Annual traditions include the Berkeley Birthday Dinner for fellows and seniors, Thunder Brunch, Lunar New Year's Feast, a snowball fight (which pits North Court against South Court), GLO (a blacklight party), and the Bishop Bash, which was founded in the spring of 2002 by Ben Reiter and Charles Finch under the guidance of the Head's Office.

==Dining hall==
According to The Wall Street Journal, Yale’s Berkeley College has one of the best college dining halls in the country. It is the testing ground for an experimental organic food and sustainable produce and new menu items before they go on menus in the other dining halls. Up until 2009 it had a dining plan overseen by celebrity chef Alice Waters.l Currently, the dining hall is seen by a local celebrity chef who started in 2014, thereby not rescinding its unique status. It still remains an immensely popular place to eat, largely due to its central location on campus.

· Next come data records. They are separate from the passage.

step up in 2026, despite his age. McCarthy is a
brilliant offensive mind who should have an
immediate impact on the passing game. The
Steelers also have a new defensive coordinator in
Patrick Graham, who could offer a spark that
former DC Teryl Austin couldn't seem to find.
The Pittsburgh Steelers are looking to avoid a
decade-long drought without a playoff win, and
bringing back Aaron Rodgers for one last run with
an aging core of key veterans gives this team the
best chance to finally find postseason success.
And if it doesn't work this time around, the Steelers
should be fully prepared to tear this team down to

It also boosts some of the best food on campus.

== Notable alumni ==

- Jordana Brewster, 2003, actress
- Steve Charnovitz, 1975 & 1998, law professor
- Dick Cheney, 1963, Vice President of the United States (attended, did not graduate)
- David Evans, 1992, Head of Berkeley College, professor of Geology and Geophysics
- Stephen Fishbach, 2001, Runner-up, Survivor: Tocantins
- Nancy Gibbs, 1982, writer
- Abha Khanna, attorney known for redistricting law and voting rights
- Rakesh Mohan, 1971, economist, executive director of the International Monetary Fund
- Potter Stewart, 1937, U.S. Supreme Court justice
- Fareed Zakaria, 1986, editor of Newsweek International

== Trivia ==
- On the television show Gilmore Girls, Logan Huntzberger is a member of Berkeley College.